Were Mercury and Mars separated at birth? – space – 19 January 2009 – New Scientist.

Brad Hansen discovers that modelling a ring of debris makes two large planets and interrupts the growth of two others, thus reproducing the planets as we know them. In the process a Mars-like object would be needed to collide with Earth to make the moon and something akin is needed to strip Mercury’s mantle bare, but those are secondary details.

Question is: How did the debris ring arise?

Michael Woolfson’s Capture Theory has a natural answer – the solar system had two more gas giants than its present configuration and they collided, their silicate/metallic remnants forming a debris ring from which planets could form. But why only gas giants? That’s the trick – as Woolfson points out, gas giants form naturally via gravitational instability from gas filaments produced in a tidally distorted protostar. Terrestrial planets don’t, and have to be explained another way.

The little publicised gap in planet formation modelling is that going from the observed circumstellar dust to the planetesimals assumed by standard planet-forming theories is very, very hard to do. The dust if too small gets blown away, and if too large (but not large enough) falls into the star due to gas drag. Finding a process to counter-attack these two loss mechanisms is a damned hard problem, and one Woolfson-style theories tries to avoid entirely.

In science telling such origin theories apart needs better observational data at higher resolutions than we can presently attain. But bigger and better telescopic devices are coming soon…

One Reply to “Were Mercury and Mars separated at birth? – space – 19 January 2009 – New Scientist”
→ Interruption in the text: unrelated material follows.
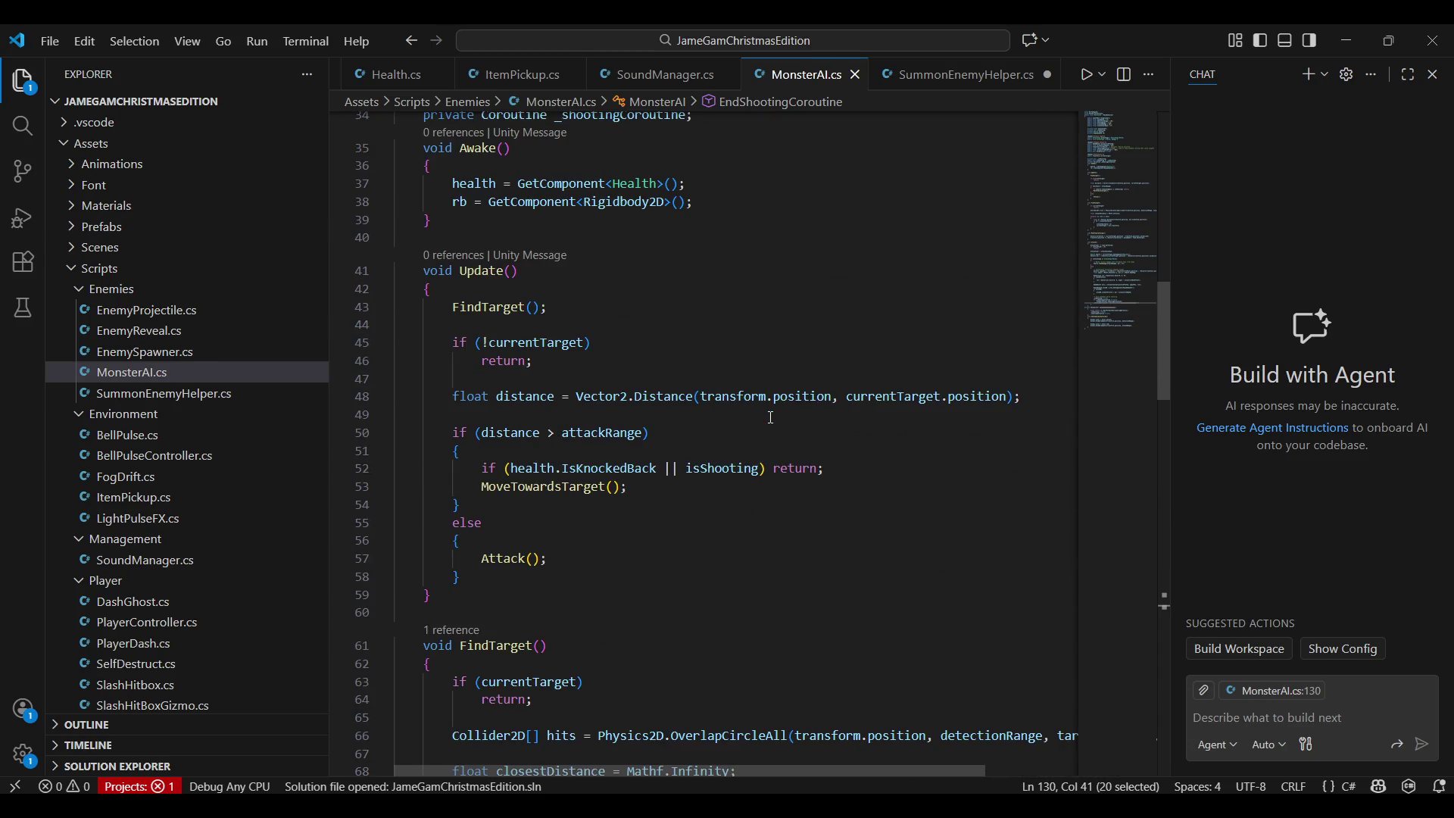
Jump from Update to the Attack method, copy the code from Update through Attack, and bring up the browser
{"action": "left_click", "coordinate": [716, 436]}
{"action": "left_click", "coordinate": [528, 558]}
  1. Maybe. The collision in Woolfson’s model isn’t all that improbable given the number of planets he was proposing and their highly eccentric orbits. According to his modelling of planet formation in the embedded phase of star formation +20% of stars end up with at least single planet. Multi-planet systems are harder to form via the Capture Theory process, which might be reflected in the current number distribution data of exoplanets.

    But if the dust-to-planetesimal problem can be solved then the formation of terrestrial planets is pretty straight forward. There’s indications that 30% of sun-like stars have a hot Neptune or two – what that means is anyone’s guess.